Pasture composition is another factor that may influence RY, pasture responsiveness and the deviations shown in Fig. 3b. Many of the trials conducted here were sown with mixed, contemporary pasture species, and these will not necessarily have the same responsiveness as those used in pasture trials collated by BFDP from 1955 to 2006. For example, it is widely accepted that clover has a higher P requirement than ryegrass (Ozanne et al. 1969; Helyar and Anderson 1971; Jackman and Mouat 1972; Barrow 1975; Ozanne et al. 1976; Hill et al. 2010; Sandral et al. 2019). Hence, pasture composition in particular trials and in treatments within trials can also influence responsiveness and, potentially, RY measurements. For example, for the responsive trial (Fig. 2a) where P supply was sufficient (40 kg P/ha) without basal nutrient applied, plots were dominated by 70% clover because the grasses did not have ready access to available N, whereas for the same 40 kg P/ha treatment with basal nutrients applied, plots were dominated by 90% ryegrass (Goodman and Collison 1981). Notwithstanding these factors, the results here are consistent with the values and variability of data from BFDP.

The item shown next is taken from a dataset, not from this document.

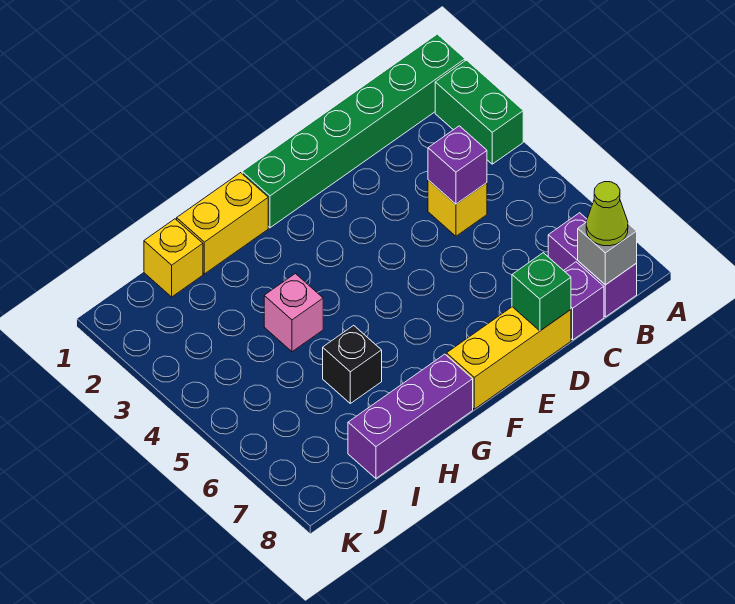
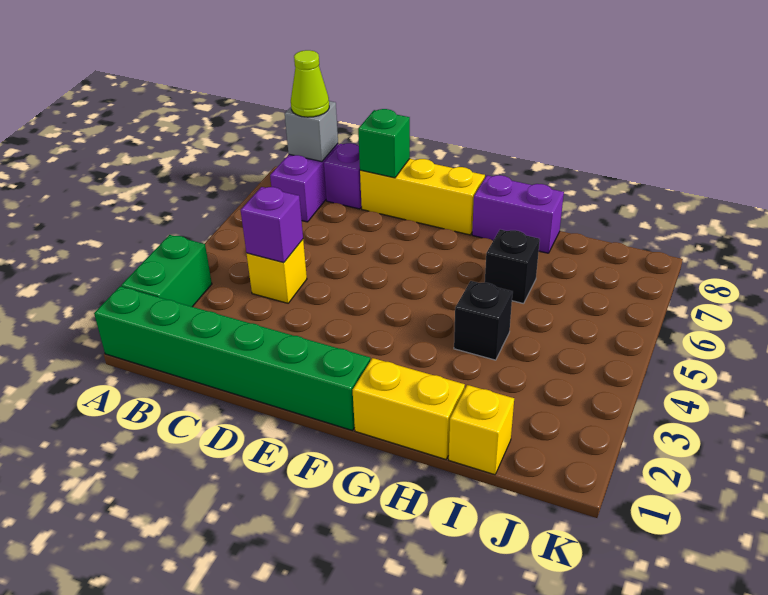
purple brick G8:I8 level 1 -> purple brick G8:H8 level 1
pink brick H4 level 1 -> black brick H4 level 1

A simple observation from these trials is the importance of soil testing to providing evidence-based fertiliser decision making. Weaver and Wong (2011), Barrow (2015) and Crawford et al. (2020) note the requirement in many situations in Australia for P management to move into a maintenance phase, based around soil testing to guide any capital or maintenance P requirements. This approach needs to replace the traditional approach to P management, which in many cases is to apply P annually irrespective of need, and which has led to legacy P stores that now contribute unnecessarily to offsite water quality problems (Gourley and Weaver 2012). This provides significant opportunity for landholders to redirect current P expenditure to other aspects of the Sprengel–Liebig law of the minimum (van der Ploeg et al. 1999), concurrently increasing production and minimising offsite impacts.

Further research is required to establish the economic requirement of targets for RY. Current agronomic guidance is dominated by the dairy industry, which has been at the forefront of soil testing but has a greater yield requirement targeting predominantly 95% of RY for most paddocks. This target is unlikely to be economic or environmentally desirable for the majority of the grazing areas of WA, which are dominated by beef production. This deserves detailed consideration considering the large improvements in yield from non-P inputs shown here.

The authors declare no conflicts of interest.